(Beginning of INFORMATION SHOWN)

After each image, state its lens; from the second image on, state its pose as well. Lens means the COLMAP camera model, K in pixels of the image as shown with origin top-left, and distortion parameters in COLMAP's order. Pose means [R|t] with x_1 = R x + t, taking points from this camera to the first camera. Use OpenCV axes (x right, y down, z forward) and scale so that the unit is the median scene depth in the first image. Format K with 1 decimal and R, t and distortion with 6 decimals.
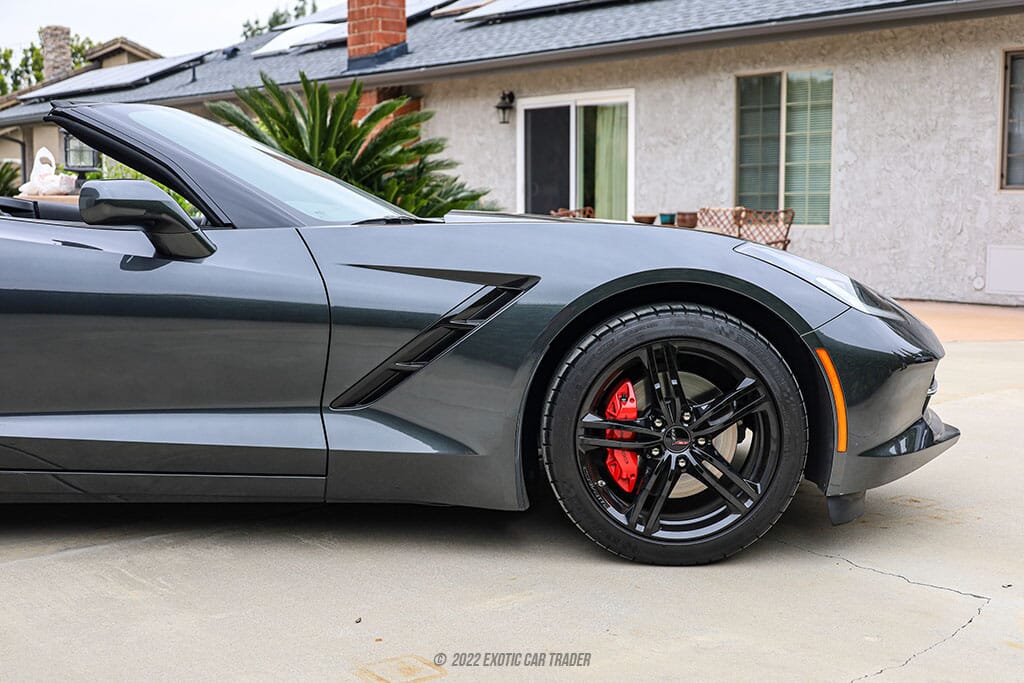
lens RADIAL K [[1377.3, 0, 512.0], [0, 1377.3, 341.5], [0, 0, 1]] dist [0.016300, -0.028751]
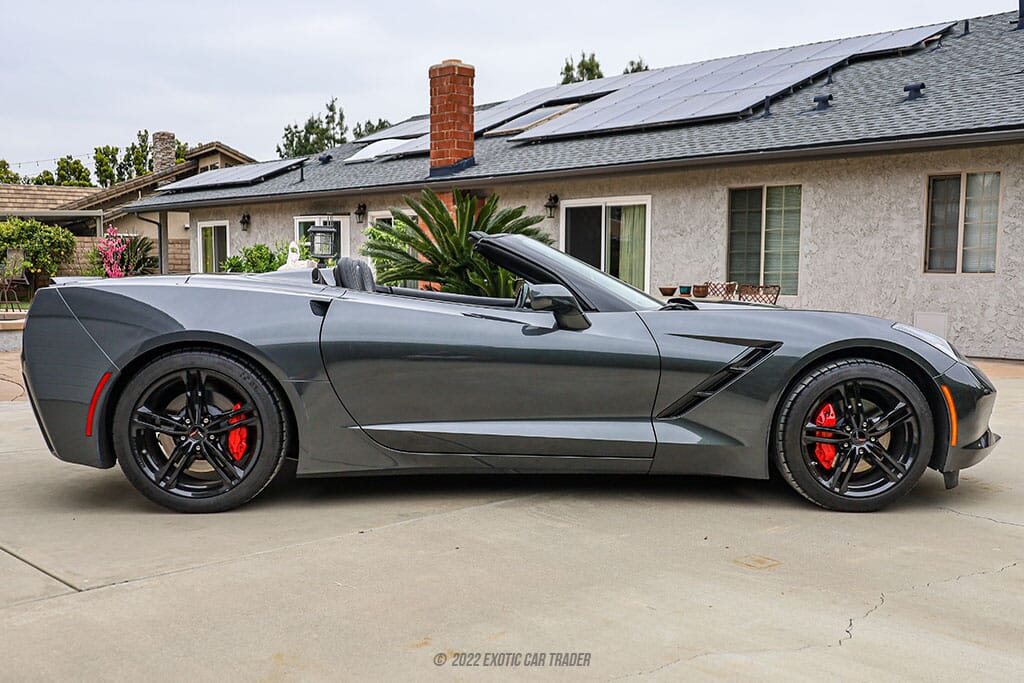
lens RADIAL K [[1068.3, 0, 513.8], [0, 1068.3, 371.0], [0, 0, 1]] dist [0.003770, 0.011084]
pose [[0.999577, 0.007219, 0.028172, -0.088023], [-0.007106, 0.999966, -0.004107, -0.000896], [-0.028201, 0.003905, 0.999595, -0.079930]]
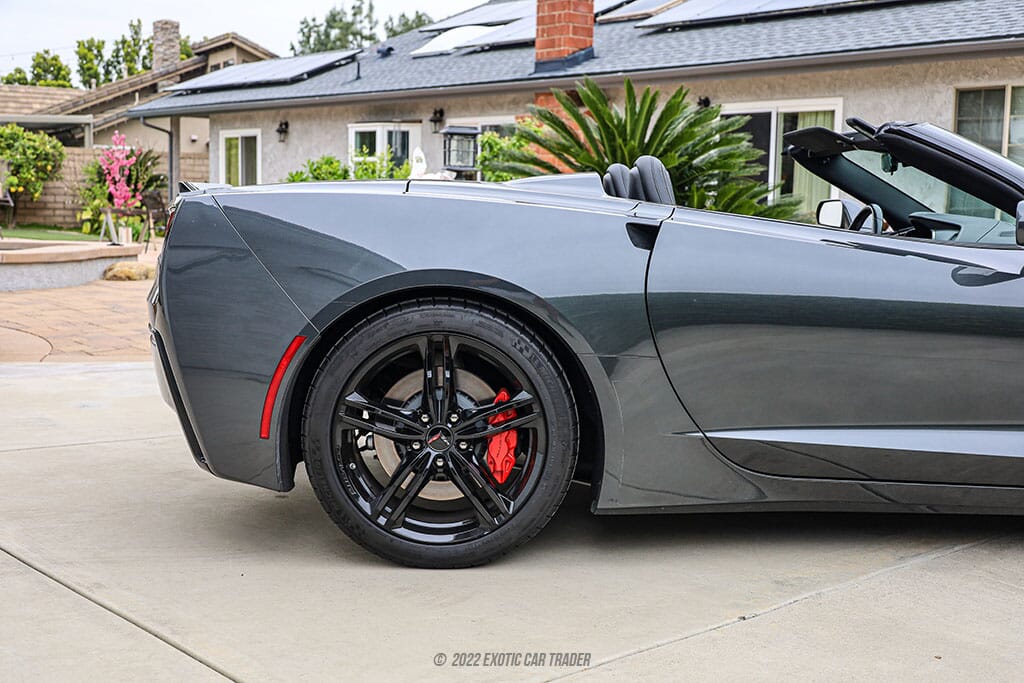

(End of INFORMATION SHOWN)

Give the data again exactly as it appears, but without any images.

▶ **YOUR SOLUTION**
After each image, state its lens; from the second image on, state its pose as well. Lens means the COLMAP camera model, K in pixels of the image as shown with origin top-left, and distortion parameters in COLMAP's order. Pose means [R|t] with x_1 = R x + t, taking points from this camera to the first camera. Use OpenCV axes (x right, y down, z forward) and scale so that the unit is the median scene depth in the first image. Format K with 1 decimal and R, t and distortion with 6 decimals.
lens RADIAL K [[1377.3, 0, 512.0], [0, 1377.3, 341.5], [0, 0, 1]] dist [0.016300, -0.028751]
lens RADIAL K [[1068.3, 0, 513.8], [0, 1068.3, 371.0], [0, 0, 1]] dist [0.003770, 0.011084]
pose [[0.999577, 0.007219, 0.028172, -0.088023], [-0.007106, 0.999966, -0.004107, -0.000896], [-0.028201, 0.003905, 0.999595, -0.079930]]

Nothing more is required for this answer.